In Denermark v 2857 W. 8th St. Assoc., a trip and fall case, the Appellate Division, Second Department reversed a grant of summary judgment to defendants.

Plaintiff was injured when she “overstepped” a single step and caused her to trip and fall onto the adjacent sidewalk while exiting a building owned by defendant 2857 West 8th Street Associates and leased to the City of New York.

Initially, the court held that there was a triable issue of fact as to proximate cause. It reasoned:

Contrary to the defendants’ contentions, the plaintiff sufficiently identified the condition that caused her to “overstep” the step, since she alleged that the length of the step in relation to the door was insufficient.

Since it is undisputed that the door leaf, that is, the swing of the door, extended beyond the length of the step, the defendants failed to establish, prima facie, that this condition did not violate [NYC Admin. Code] § 27-371(h), which requires that “[t]he floor on both sides of all exit and corridor doors shall be … at least equal to the width of the door leaf.” Nor did the defendants establish, prima facie, that there was no causal connection between the violation and the plaintiff’s fall.

Next, the court rejected defendant West 8th Street’s argument that, as an “out-of possession landlord it had no duty to repair the condition on the premises.” It explained that:

An out-of-possession landlord is not liable for injuries occurring on the premises unless it has retained control of the premises, is contractually obligated to perform maintenance and repairs, or is obligated by statute to perform such maintenance and repairs. Reservation of a right of entry for inspection and repair may constitute sufficient retention of control to impose liability for injuries caused by a dangerous condition.

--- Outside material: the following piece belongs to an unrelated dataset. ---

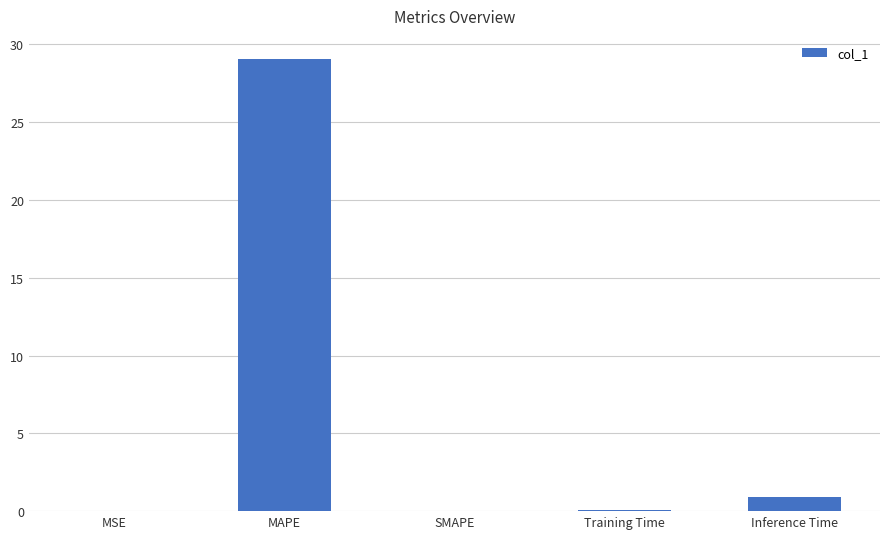

What is the difference between the values at MAPE and MSE?

29.1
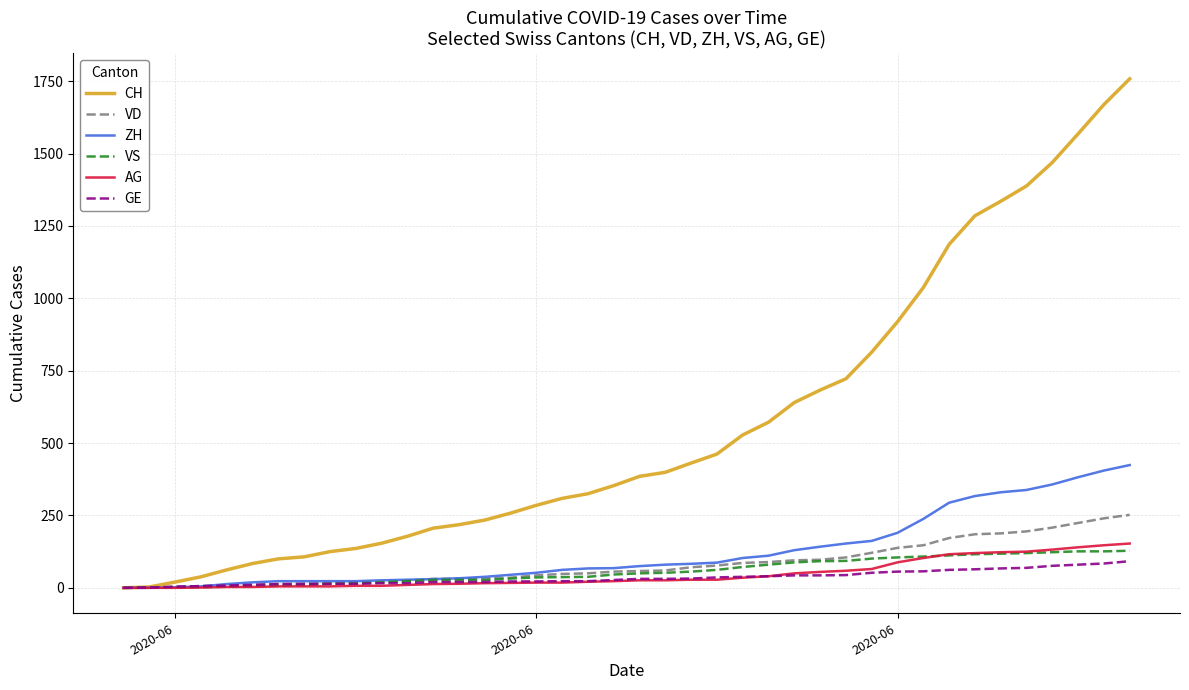

What is the difference between the maximum and minimum values in the GE series?

92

This was sufficient for liability:

In West 8th Street’s lease with the City, West 8th Street retained the right to re-enter the premises and repair the area at issue. Further, the condition on the premises constituted a violation of a statutory provision sufficient to impose liability upon West 8th Street.

The court concluded by nothing that “[a]lthough West 8th Street retained the right to repair the area at issue, this did not relieve the City, as tenant, of its common-law obligation to keep the premises reasonably safe,” and therefore “the City failed to establish, prima facie, that it did not owe the plaintiff that duty.”

As such, defendants’ motions for summary judgment should have been denied.